A talent recruitment and onboarding organization targeting cyber security researchers
Palisade Research now exists and are running the AI Security Forum. However, I don't think Palisade are quite what I envisaged for this hiring pipeline.
IAPS AI Policy Fellowship also exists now!
SPAR exists! Though I don't think it can offer visas.
A London-based MATS clone
This index should include Lighthaven, right?
I interpret your comment as assuming that new researchers with good ideas produce more impact on their own than in teams working towards a shared goal; this seems false to me. I think that independent research is usually a bad bet in general and that most new AI safety researchers should be working on relatively few impactful research directions, most of which are best pursued within a team due to the nature of the research (though some investment in other directions seems good for the portfolio).
I've addressed this a bit in thread, but here are some more thoughts:
- New AI safety researchers seem to face mundane barriers to reducing AI catastrophic risk, including funding, infrastructure, and general executive function.
- MATS alumni are generally doing great stuff (~78% currently work in AI safety/control, ~1.4% work on AI capabilities), but we can do even better.
- Like any other nascent scientific/engineering discipline, AI safety will produce more impactful research with scale, albeit with some diminishing returns on impact eventually (I think we are far from the inflection point, however).
- MATS alumni, as a large swathe of the most talented new AI safety researchers in my (possibly biased) opinion, should ideally not experience mundane barriers to reducing AI catastrophic risk.
- Independent research seems worse than team-based research for most research that aims to reduce AI catastrophic risk:
- "Pair-programming", builder-breaker, rubber-ducking, etc. are valuable parts of the research process and are benefited by working in a team.
- Funding insecurity and grantwriting responsibilities are larger for independent researchers and obstruct research.
- Orgs with larger teams and discretionary funding can take on interns to help scale projects and provide mentorship.
- Good prosaic AI safety research largely looks more like large teams doing engineering and less like lone geniuses doing maths.

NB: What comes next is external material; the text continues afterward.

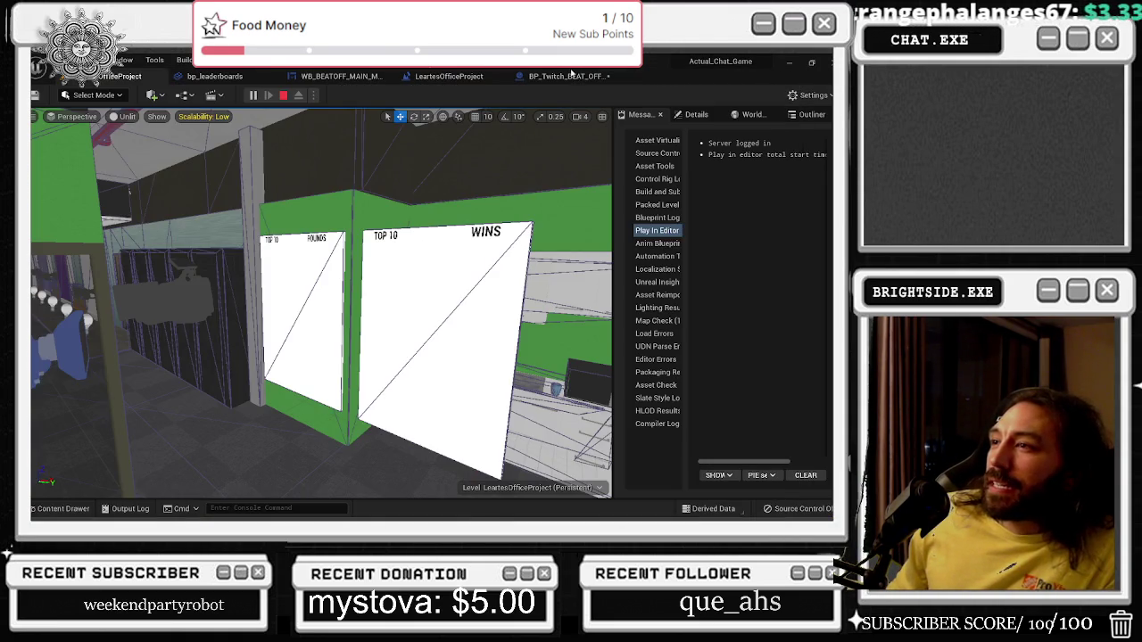
click(568, 76)
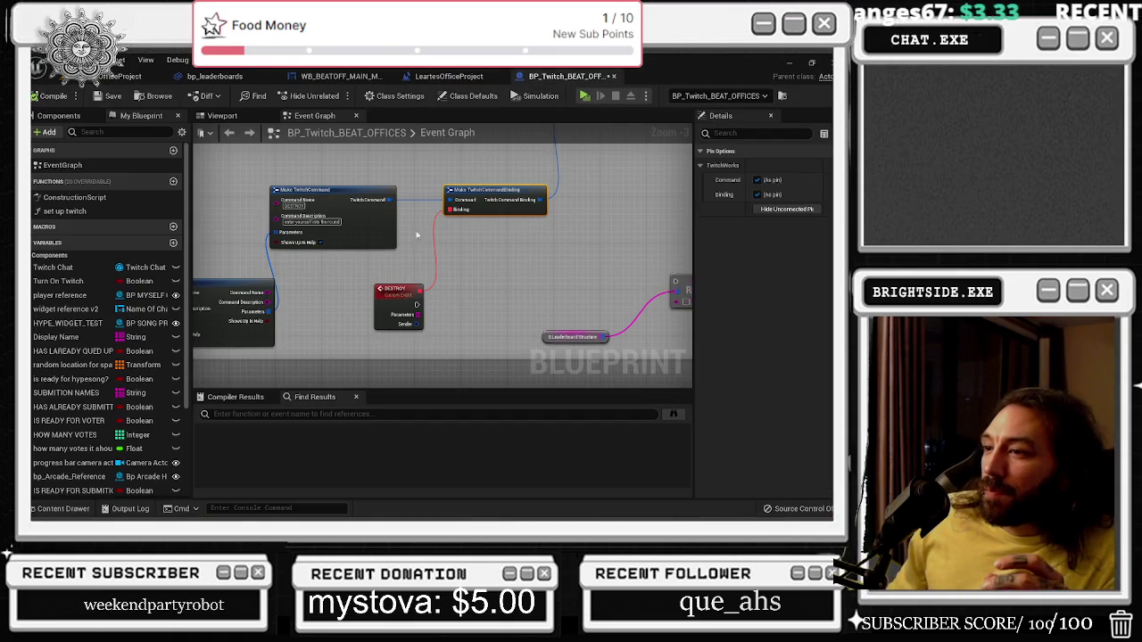
click(449, 75)
click(332, 76)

Obviously, some lone genius researchers (especially on mathsy non-prosaic agendas) seem great for the portfolio too, but these people seem hard to find/train anyways (so there is often more alpha in the former by my lights). Also, I have doubts that the optimal mechanism to incentivize "lone genius research" is via small independent grants instead of large bounties and academic nerdsniping.

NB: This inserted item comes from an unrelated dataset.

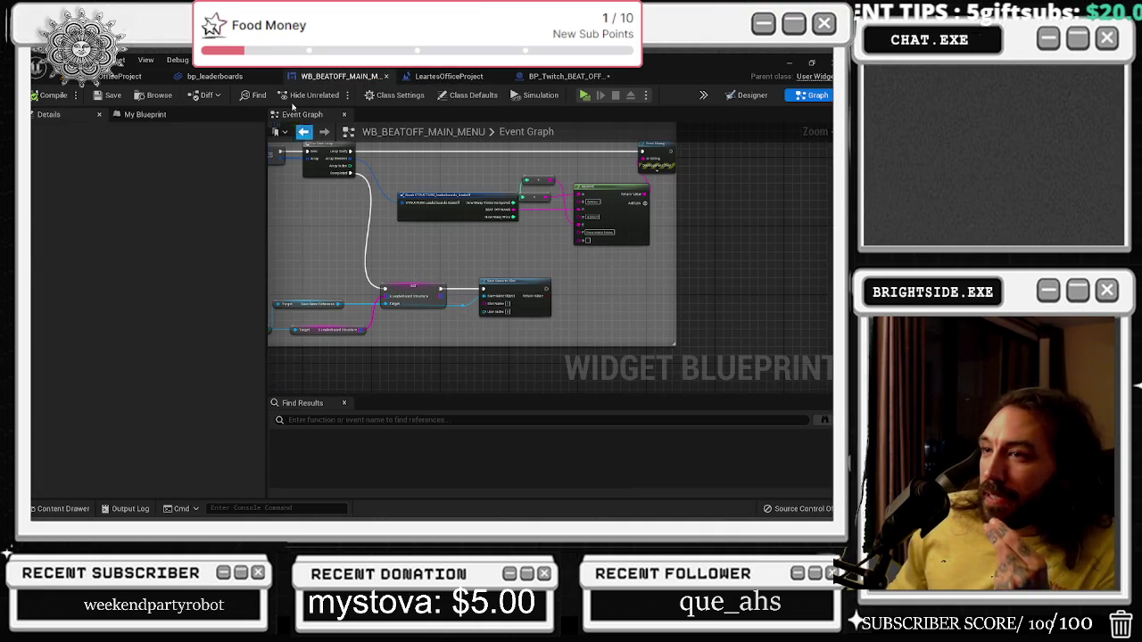
click(214, 76)
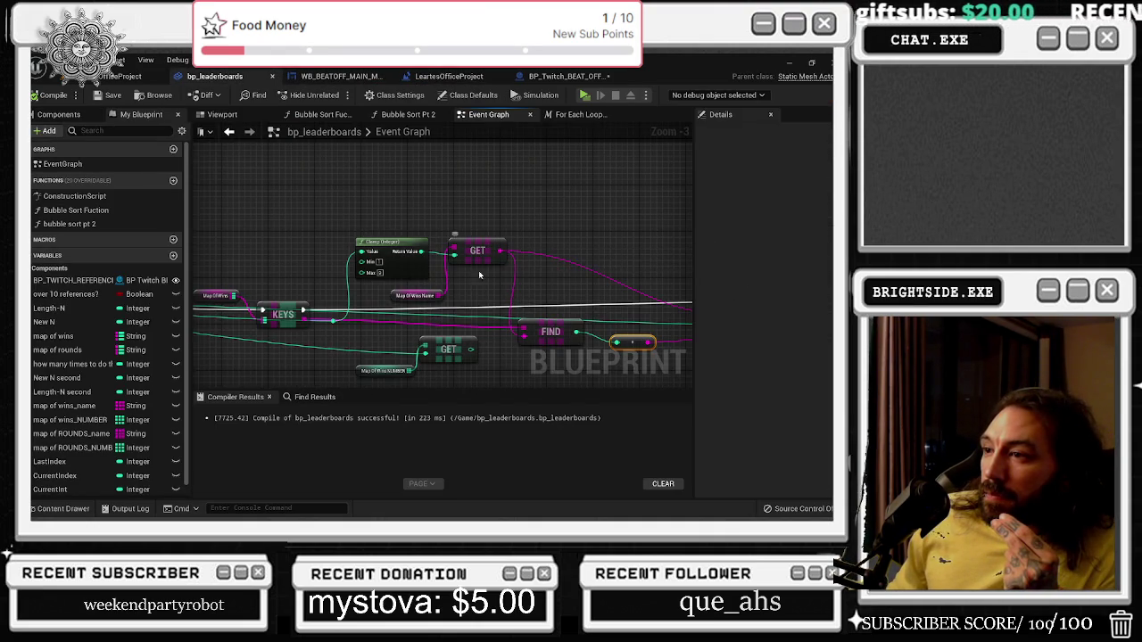
Move the GET and Map of Wins NUMBER nodes down-left and delete the FIND node.
drag(459, 309, 788, 255)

- Therefore, more infrastructure and funding for MATS alumni, who are generally value-aligned and competent, is good for reducing AI catastrophic risk in expectation.
Also note that historically many individuals entering AI safety seem to have been pursuing the "Connector" path, when most jobs now (and probably in the future) are "Iterator"-shaped, and larger AI safety projects are also principally bottlenecked by "Amplifiers". The historical focus on recruiting and training Connectors to the detriment of Iterators and Amplifiers has likely contributed to this relative talent shortage. A caveat: Connectors are also critical for founding new research agendas and organizations, though many self-styled Connectors would likely substantially benefit as founders by improving some Amplifier-shaped soft skills, including leadership, collaboration, networking, and fundraising.
In theory, sure! I know @yanni kyriacos recently assessed the need for an ANZ AI safety hub, but I think he concluded there wasn't enough of a need yet?